Text by Charlie Clark
Over 100 years ago, the celebrated fiction writer H.G. Wells wrote one of the first science fiction novels to explore relations between humans and extraterrestrial beings. The book is one of the most widely commented on in the genre, and it set the tone for understandings around the human connection to other species, a tone inflicted with narratives of violence, conflict and domination.
A fascination with alien life, deep space and science fiction has dominated the research and career of artist Dominique Gonzalez-Foerster, whose exhibition Alienarium 5 is currently on show at The Serpentine Gallery in London.
Speaking about the artist, Bettina Korek and Hans Ulrich Obrist, CEO and Artistic Director of the Serpentine, respectively, say that Dominique Gonzalez-Foerster is an artist synonymous with experimentation, whose career has spanned decades of research into sensorial and existential dimensions of human life. As such, we are honoured that she has accepted our invitation to create a bold, immersive environment that we hope will change the ways that those who experience it think, see and feel. It is with great anticipation that we look forward to inviting audiences to encounter her phenomenological ‘mise-en-espace,’ to quote the artist herself.
In this exhibition, the artist’s first solo show in London since taking over the Turbine Hall at Tate Modern in 2008, Gonzalez-Foerster uses the framework of outer space to explore new modes of interspecies connections.
Through this framework, the artist uses the multimedia exhibition to immerse the audience in a world exploring alien life and our connection to it. Collaborating with a philosopher (Paul B. Preciado), an architect (Martial Galfione), a musician (Julien Perez), a parfumier (Barnabé Fillion), a hair and makeup artist (Mélanie Gerbeaux) and a designer (Ivan Murit), Gonzalez-Foerster builds a world inspired by the science-fictional where our relationships to the extraterrestrial generate holistic experiences in new kinds of space.
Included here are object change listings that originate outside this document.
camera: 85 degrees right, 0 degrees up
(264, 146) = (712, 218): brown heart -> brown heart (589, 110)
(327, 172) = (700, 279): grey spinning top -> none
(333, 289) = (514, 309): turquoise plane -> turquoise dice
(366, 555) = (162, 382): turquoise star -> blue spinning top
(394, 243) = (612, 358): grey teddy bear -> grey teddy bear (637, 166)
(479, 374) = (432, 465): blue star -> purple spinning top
Creating immersive speculative fictions for the viewer holds true to a zeitgeist in contemporary art right now, as many artists imagine other possible realities for us to live in through visual art, performance and installation. In Alienarium 5, the artist invents characters and species, such as the invisible ‘Alienflowers’ that reside amongst the exhibition’s installations and populate this imaginary world.
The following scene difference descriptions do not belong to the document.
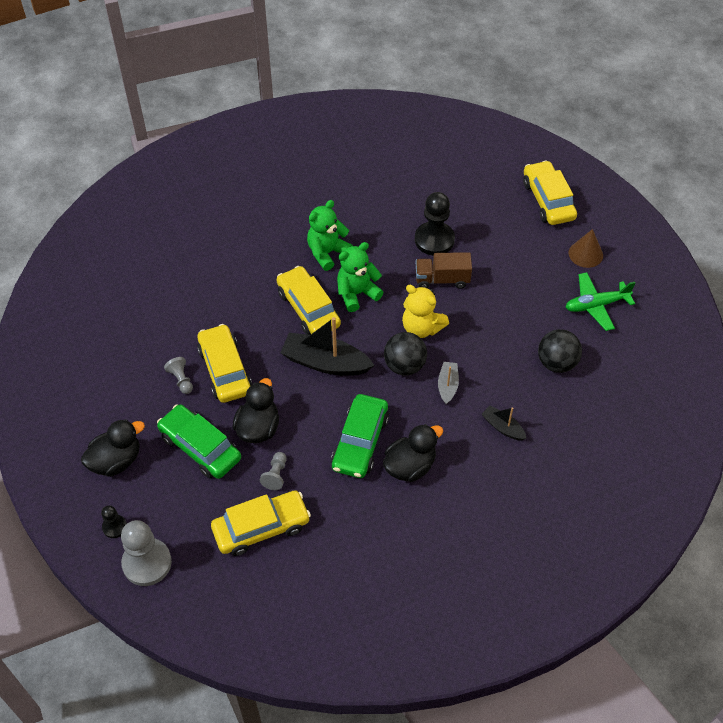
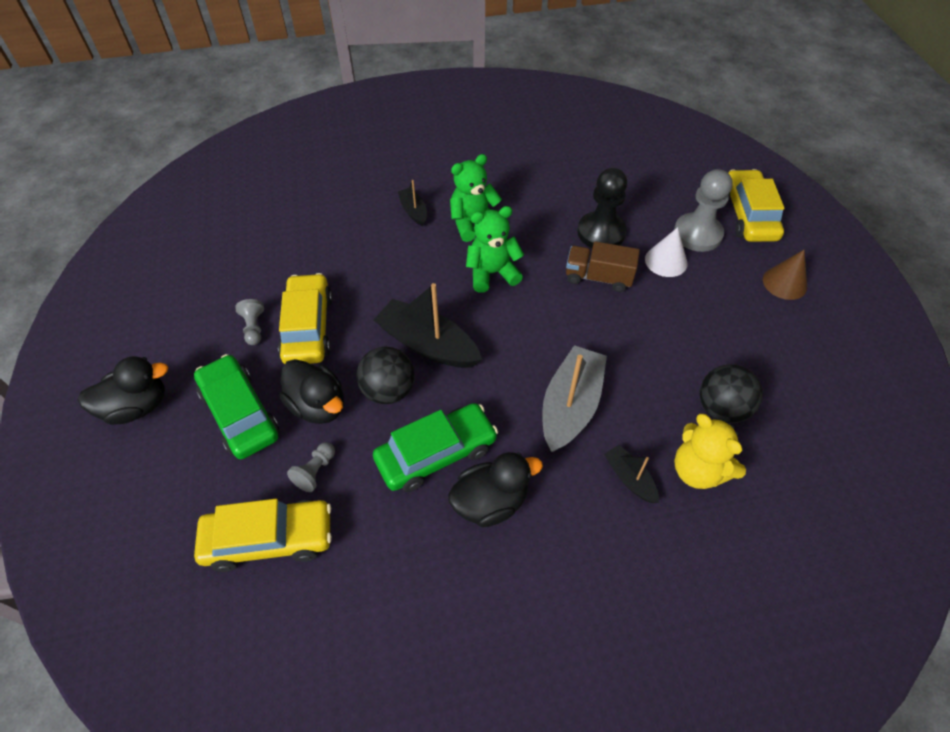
camera: 15 degrees right, 0 degrees up
(114, 527) = (94, 490): black pawn -> none
(147, 563) = (108, 550): grey pawn -> grey pawn (697, 234)
(258, 428) = (318, 405): black duck -> black duck turned 105 degrees clockwise
(273, 252) = (413, 211): none -> black boat
(308, 308) = (430, 278): yellow car -> none
(360, 442) = (436, 453): green car -> green car turned 150 degrees counterclockwise
(404, 366) = (523, 369): black ball -> black ball (388, 390)
(421, 328) = (557, 328): yellow teddy bear -> yellow teddy bear (698, 470)
(447, 386) = (570, 406): grey boat -> grey boat, size x1.91
(491, 254) = (666, 261): none -> white cone
(596, 305) = (788, 346): green plane -> none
The show is structured into rooms or ‘chambres’, each functioning as a chapter in a text. The artist herself is quoted in the exhibition text as saying she is always fantasising about the idea of writing a book, and this exhibition is a testament to that, even holding space for a bibliography laid out in space 5.
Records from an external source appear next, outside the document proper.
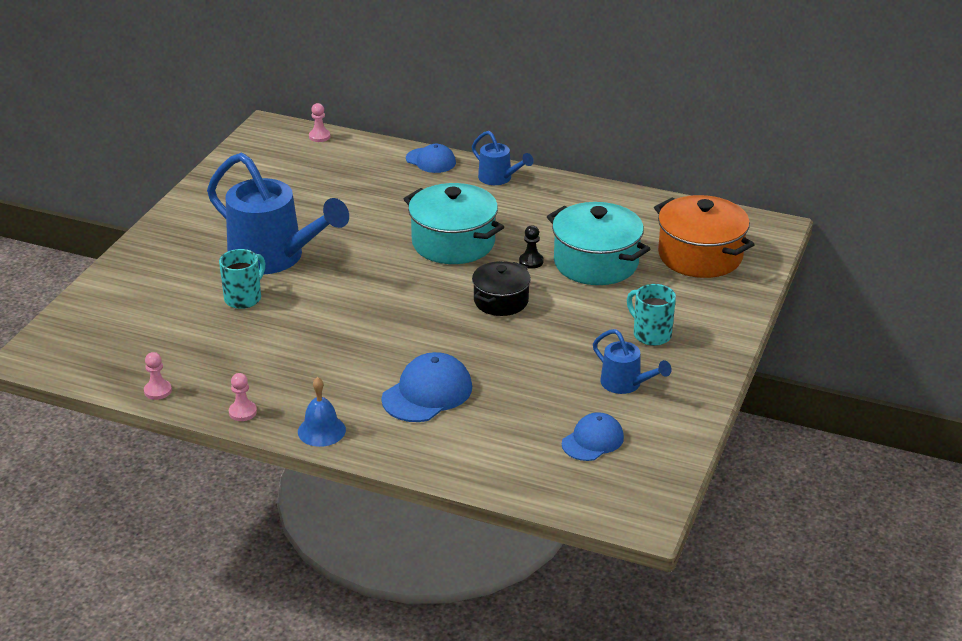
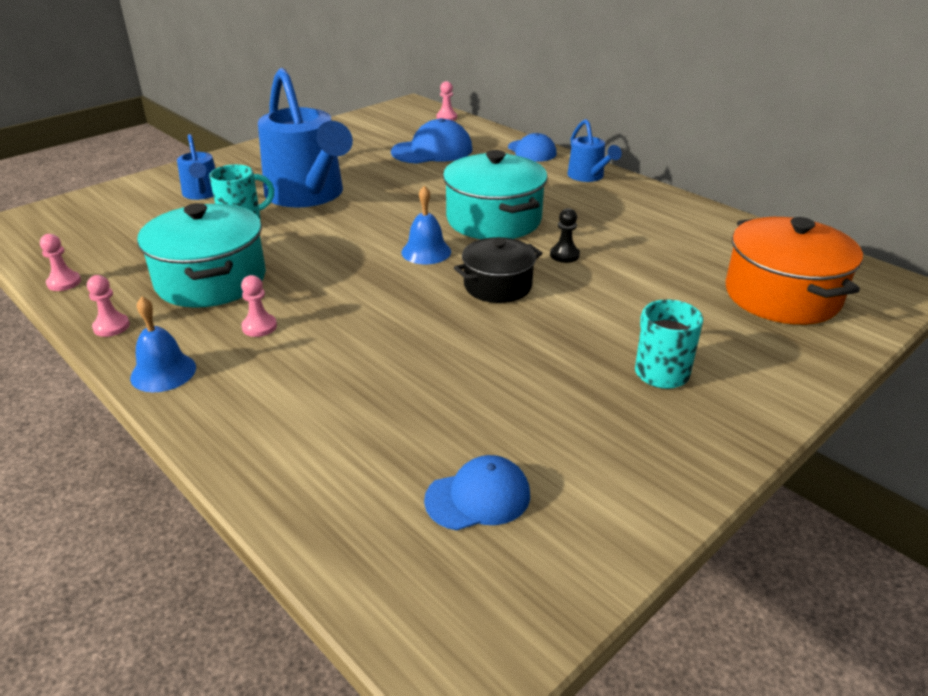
camera: 25 degrees right, 0 degrees up
(355, 380) = (259, 327): none -> pink pawn
(423, 286) = (426, 252): none -> blue bell
(427, 393) = (322, 364): blue cap -> blue cap (432, 150)
(596, 263) = (641, 273): turquoise pot -> turquoise pot (211, 280)
(626, 384) = (583, 429): blue watering can -> blue watering can (202, 194)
The exhibition is the medium for this multimedia fiction where sound, smell, sight and touch all contribute to the experiential work. The artist draws on each of these senses to create new kinds of space for reading and for dreaming. Such as in ‘la Chambre Humaine’, the viewer is invited to lie on a plush velvet circular bed to contemplate and dream. Or in ‘le planète close’, which plays with modes of display by only allowing the viewer to see the alien installation via a series of tiny holes in the wall. Here, the smell becomes the dominant means of interacting with the creature inside through the unfamiliar scent around the small viewing windows.
All of these different spaces are held together by a printed carpet that is first encountered upon entering the exhibition. Titled “Planet Carpet (Uranus)”, the work is based on a picture of Uranus that has been edited to be saturated with colour. The carpet is spread throughout the show and holds together the world that Gonzalez-Foerster and her collaborators have built.
Viewers can have an embodied experience of this world through the VR experience that allows each person to become an alien species and move about deep space slowly and meditatively, encountering other extraterrestrials along the way. Each species you meet changes the being you inhabit in a fun and colourful way, reflecting on what interspecies connections could look like.
This exhibition explores in a playful but experimental way how we can build new worlds for ourselves and forge new connections. It draws on an encyclopaedic level of references to look at how culture(s) shapes our worlds and creates new spaces for us to contemplate and dream. Where narratives of violence once dominated stories around human interactions with extraterrestrial life, Dominique Gonzalez-Foerster builds a world where aliens could be in love with humans and explores how that might make us feel.
Alienarium 5 runs until 04 September 2022.